The Difference CASA Makes

Written by Bart Demeter, director of Oceana County CASA

August 15, 2022

As the director of the CASA program in Oceana County, I have observed quite a few cases of neglect and abuse. I can say with confidence the work we do is both effective and vital. I was a foster child myself, so I know that for a child, having someone in their corner is a lot more than having an extra set of eyes and ears for the court.

Growing Up In Foster Care

My brother and I had no one in our corner when my parents fought protracted and ugly custody battles. For them it was about who paid who and how much, not who got the children. Years of battling, my mother’s prescription drug abuse, and mental health issues created an environment where both my brother and I were abused and neglected in frequent doses. The months leading up to our entering the foster system were not the worst, but they were the coldest and the hungriest.  Our only source of heat was the furniture that I chopped up and burned in the fireplace, and our only meals were school lunches.

Our foster home didn’t prove to be much better. The night we arrived, our few trash-bagged possessions were not even allowed inside. Our foster mother didn’t even look in the bag that contained our few treasures: some Legos, a stack of cherished baseball cards, and an outfit or two.  Our possessions were dismissed with a disgusted sneer and a snarky comment about filth.  The grinding of a city trash truck signaled the end of home – mother, father, friends, teachers, and possessions.
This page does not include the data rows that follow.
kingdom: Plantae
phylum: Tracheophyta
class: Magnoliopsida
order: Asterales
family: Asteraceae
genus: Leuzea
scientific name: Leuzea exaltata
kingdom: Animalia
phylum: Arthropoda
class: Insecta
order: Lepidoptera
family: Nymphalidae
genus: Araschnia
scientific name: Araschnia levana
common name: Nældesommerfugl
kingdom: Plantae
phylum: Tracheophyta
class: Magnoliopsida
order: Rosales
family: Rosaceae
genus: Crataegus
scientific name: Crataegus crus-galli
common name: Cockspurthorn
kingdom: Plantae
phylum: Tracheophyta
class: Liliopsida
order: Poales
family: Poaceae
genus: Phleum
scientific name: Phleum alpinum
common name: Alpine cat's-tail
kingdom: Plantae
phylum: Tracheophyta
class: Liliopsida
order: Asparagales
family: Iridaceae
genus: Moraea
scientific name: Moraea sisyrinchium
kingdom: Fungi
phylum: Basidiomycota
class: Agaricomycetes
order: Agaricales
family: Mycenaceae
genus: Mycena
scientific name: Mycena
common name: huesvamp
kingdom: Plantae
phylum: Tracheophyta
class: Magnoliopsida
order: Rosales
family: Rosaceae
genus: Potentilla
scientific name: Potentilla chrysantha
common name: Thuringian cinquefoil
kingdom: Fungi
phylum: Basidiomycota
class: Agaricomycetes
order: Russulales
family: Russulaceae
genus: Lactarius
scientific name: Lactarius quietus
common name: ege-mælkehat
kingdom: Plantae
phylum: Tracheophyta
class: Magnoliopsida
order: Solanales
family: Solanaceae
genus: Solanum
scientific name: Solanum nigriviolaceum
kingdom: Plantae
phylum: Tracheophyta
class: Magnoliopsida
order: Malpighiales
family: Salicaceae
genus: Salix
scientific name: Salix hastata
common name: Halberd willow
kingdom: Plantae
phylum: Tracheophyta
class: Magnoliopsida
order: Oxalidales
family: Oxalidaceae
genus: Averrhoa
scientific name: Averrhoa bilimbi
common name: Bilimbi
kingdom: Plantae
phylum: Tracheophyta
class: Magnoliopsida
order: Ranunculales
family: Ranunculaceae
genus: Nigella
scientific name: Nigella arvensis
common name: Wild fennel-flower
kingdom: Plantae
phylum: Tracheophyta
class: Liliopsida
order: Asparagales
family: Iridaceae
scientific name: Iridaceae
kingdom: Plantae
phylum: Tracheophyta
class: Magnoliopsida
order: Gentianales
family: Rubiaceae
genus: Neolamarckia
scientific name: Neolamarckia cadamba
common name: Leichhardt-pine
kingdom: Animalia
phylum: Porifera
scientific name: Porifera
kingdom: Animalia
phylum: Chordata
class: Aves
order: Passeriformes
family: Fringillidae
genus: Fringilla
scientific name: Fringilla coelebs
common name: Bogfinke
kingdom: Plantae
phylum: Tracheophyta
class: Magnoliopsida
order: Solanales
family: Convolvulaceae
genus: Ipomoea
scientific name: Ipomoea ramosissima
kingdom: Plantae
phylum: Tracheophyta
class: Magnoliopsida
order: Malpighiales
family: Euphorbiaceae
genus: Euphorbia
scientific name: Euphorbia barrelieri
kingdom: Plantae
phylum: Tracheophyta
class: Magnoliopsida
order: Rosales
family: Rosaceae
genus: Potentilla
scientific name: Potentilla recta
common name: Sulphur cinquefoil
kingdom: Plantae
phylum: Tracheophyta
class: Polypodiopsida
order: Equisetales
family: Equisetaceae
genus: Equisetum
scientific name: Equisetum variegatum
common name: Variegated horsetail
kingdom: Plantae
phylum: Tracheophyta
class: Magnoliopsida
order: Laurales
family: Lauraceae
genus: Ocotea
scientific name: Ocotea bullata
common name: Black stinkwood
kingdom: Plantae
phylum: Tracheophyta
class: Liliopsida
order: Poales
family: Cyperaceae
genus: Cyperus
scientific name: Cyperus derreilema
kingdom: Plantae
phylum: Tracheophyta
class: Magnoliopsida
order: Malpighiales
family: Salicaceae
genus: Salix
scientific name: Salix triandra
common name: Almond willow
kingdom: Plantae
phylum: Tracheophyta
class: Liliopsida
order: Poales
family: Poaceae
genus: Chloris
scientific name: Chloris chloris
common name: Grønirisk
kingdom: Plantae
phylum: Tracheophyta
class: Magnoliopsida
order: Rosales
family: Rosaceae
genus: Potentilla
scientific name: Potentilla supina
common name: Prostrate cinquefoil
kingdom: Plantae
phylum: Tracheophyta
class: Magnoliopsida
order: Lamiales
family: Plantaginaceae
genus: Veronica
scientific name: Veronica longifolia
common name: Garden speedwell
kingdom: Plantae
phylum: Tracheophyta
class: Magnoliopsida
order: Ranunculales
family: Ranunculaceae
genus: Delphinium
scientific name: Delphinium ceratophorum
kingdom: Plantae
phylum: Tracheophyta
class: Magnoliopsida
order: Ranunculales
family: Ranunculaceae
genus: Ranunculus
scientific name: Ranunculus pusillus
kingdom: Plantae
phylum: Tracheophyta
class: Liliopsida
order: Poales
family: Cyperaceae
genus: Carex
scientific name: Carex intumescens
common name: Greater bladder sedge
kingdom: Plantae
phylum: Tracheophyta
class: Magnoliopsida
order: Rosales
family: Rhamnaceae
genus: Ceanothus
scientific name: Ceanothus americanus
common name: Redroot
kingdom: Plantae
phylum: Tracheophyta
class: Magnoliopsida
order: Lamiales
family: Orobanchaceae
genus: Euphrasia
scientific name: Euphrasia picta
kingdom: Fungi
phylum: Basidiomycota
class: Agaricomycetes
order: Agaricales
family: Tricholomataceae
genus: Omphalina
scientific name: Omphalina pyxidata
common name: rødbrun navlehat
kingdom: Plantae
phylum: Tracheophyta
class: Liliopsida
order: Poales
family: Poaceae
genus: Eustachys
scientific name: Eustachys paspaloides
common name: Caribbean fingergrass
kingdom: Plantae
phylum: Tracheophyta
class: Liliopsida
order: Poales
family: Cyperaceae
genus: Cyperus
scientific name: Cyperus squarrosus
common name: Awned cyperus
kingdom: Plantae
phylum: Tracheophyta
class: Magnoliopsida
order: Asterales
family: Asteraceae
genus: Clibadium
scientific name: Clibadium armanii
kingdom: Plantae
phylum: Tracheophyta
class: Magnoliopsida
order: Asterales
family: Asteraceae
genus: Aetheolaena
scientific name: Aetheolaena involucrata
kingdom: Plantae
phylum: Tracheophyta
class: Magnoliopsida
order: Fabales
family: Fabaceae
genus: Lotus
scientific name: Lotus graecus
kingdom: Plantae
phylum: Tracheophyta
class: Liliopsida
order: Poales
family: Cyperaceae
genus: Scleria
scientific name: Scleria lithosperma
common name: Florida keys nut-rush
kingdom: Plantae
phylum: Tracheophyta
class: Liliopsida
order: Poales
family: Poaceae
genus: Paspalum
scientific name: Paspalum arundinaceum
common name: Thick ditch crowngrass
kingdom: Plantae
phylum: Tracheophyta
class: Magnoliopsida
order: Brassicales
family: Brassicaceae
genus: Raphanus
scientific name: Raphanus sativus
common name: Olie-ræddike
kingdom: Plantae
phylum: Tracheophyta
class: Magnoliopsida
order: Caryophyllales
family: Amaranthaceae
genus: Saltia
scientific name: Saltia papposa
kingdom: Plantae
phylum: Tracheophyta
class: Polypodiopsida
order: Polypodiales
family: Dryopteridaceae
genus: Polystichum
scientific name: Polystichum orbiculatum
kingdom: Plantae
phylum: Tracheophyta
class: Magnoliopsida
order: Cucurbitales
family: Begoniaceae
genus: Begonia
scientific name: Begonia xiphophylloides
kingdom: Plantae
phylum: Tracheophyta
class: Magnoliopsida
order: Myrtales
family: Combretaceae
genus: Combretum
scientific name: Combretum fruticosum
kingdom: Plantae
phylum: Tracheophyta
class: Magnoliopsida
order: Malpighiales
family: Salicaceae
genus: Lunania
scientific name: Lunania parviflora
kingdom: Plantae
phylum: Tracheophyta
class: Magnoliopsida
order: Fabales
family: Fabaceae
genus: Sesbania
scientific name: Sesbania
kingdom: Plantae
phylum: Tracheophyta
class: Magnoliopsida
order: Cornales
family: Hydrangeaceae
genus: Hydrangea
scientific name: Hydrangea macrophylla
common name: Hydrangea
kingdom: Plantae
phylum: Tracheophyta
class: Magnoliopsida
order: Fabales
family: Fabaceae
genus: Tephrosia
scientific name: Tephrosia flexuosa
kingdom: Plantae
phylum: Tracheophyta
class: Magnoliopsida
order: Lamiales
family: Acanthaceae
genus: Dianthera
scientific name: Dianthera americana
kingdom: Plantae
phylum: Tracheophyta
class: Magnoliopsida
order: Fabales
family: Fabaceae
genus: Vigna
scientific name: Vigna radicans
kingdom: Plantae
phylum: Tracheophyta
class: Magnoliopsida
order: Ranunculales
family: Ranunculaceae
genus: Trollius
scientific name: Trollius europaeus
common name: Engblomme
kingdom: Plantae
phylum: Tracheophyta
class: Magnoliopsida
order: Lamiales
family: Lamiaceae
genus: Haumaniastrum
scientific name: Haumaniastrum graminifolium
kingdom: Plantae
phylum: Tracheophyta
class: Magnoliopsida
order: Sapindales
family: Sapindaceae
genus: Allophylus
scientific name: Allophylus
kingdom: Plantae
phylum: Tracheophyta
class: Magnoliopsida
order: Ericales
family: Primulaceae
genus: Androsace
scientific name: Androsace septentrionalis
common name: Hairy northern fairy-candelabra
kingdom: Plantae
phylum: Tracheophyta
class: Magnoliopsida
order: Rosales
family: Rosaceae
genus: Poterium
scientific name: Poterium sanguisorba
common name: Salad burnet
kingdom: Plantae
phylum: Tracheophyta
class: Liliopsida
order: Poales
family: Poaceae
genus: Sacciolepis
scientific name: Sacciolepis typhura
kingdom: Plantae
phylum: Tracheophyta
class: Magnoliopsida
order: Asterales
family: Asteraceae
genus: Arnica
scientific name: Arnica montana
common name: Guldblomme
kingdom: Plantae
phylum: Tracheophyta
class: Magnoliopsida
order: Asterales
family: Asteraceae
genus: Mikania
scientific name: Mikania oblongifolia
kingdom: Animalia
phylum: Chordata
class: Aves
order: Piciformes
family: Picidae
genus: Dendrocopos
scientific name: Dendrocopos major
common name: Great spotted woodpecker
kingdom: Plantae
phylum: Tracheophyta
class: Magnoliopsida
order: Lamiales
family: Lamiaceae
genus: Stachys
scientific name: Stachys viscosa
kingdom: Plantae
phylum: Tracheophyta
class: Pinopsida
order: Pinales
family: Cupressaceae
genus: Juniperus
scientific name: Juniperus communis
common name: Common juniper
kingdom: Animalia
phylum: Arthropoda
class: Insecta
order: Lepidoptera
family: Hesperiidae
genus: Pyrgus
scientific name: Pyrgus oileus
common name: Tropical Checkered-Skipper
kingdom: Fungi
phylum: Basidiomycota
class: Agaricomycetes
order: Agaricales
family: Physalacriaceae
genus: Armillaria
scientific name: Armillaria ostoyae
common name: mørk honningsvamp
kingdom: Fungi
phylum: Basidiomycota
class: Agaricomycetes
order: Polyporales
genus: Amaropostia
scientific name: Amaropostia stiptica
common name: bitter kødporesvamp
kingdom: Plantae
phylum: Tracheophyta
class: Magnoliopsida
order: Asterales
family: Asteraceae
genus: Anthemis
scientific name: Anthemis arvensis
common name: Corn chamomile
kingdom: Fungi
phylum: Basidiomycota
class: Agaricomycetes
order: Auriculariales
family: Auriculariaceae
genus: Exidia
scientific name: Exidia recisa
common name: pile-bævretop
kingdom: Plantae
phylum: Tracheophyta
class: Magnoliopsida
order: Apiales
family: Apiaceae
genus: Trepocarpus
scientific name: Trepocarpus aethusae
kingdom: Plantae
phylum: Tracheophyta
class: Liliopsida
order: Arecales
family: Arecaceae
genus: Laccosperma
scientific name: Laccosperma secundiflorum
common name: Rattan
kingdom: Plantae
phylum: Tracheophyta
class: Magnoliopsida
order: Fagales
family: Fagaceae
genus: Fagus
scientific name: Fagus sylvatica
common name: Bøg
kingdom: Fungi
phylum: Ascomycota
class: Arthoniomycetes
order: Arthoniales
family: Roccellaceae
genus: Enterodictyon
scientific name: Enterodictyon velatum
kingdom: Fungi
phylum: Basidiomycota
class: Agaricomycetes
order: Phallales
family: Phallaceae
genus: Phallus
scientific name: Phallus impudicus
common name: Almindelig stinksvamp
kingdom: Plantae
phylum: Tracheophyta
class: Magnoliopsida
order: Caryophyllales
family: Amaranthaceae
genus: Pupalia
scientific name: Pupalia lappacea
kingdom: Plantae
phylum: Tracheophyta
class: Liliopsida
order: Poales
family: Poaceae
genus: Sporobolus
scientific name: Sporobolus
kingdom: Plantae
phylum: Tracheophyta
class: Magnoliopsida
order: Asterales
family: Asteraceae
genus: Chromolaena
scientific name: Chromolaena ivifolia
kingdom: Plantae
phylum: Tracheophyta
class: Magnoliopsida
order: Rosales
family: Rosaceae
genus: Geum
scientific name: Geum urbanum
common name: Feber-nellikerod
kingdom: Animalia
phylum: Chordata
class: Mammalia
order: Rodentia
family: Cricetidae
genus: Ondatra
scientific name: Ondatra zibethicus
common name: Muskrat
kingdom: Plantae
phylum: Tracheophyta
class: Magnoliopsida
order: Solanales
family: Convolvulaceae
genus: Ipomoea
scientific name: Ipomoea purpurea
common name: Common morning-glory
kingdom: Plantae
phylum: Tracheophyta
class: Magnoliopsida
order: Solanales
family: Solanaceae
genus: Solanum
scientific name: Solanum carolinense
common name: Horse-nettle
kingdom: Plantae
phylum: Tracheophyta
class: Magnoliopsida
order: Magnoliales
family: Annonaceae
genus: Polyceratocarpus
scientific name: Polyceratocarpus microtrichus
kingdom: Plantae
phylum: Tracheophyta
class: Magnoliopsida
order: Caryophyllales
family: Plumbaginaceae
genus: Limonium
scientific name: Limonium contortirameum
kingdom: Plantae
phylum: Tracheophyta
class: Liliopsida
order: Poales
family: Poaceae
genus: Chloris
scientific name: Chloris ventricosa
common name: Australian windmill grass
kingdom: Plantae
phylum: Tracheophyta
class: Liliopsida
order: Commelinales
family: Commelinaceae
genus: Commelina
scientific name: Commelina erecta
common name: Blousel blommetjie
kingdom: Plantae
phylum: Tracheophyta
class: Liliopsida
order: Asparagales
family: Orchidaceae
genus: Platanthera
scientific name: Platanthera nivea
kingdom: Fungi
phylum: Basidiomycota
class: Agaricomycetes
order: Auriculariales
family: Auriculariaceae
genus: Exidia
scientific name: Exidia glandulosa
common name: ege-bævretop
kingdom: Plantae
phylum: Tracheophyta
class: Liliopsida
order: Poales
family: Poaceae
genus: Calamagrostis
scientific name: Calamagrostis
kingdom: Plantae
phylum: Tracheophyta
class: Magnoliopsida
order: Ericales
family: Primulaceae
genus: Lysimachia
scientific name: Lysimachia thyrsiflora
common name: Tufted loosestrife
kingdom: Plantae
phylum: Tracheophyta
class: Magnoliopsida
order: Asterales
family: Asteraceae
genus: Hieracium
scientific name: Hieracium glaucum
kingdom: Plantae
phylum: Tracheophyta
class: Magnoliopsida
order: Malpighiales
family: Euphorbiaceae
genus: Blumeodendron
Foster care promised to improve our lives while my mother recovered, but that wasn’t the case. Our lives didn’t improve in the manner which we wanted, and our mother didn’t recover.  Meanwhile, attorneys fought for legal objectives, parents fought each other, and the social workers, as infrequently as we saw them, reported everything we said for later use in court.  No one asked what we wanted, and no one even asked if we were alright. But that wasn’t even the worst of it. 

Court is traumatic for children. I don’t have to imagine what it feels like to be forced to stand up in court and testify against a parent. I don’t need to imagine the fear and anxiety of saying the right thing or feel the judgmental stares of everyone in the courtroom. Even though I was only a 7th grader, I could tell how my answers were going to hurt one parent or the other.  I was conflicted and frightened. My mother’s thin-lipped scowls and my father’s helpless stares let me know that I had destroyed their lives.  More importantly, I knew for certain my testimony wasn’t helping my brother and me. At best it meant longer stays in the foster system, and at worst, more abuse if we were reunited with our parents. No one explained to me that I was doing the right thing. No one consoled me.  The weight of my parents’ problems and the fate of my brother and I were all on me.

The Impact of a CASA

I think about this often as cases of neglect and abuse pass through our control.  With CASAs on the job, the children have a person who’s only purpose is to voice their wants and needs.  Sometimes that means our CASAs research – visit doctors, dentists, and the like, insuring the child’s physical well-being is looked after.  Other times, it means pouring over case files and making sure critical mental health tests are performed in a timely manner.  Most often, it means being a stable adult who simply listens without judgment. And of course, it means having an adult who clearly has no other interest than seeing the best for the child.

I can’t help but wonder how much better off my brother and I might have been if a CASA been involved in our lives. Knowing this, I am grateful to the volunteers and supporters of the Oceana County CASA program. It is reassuring to know that someone is looking out for children in the foster care system.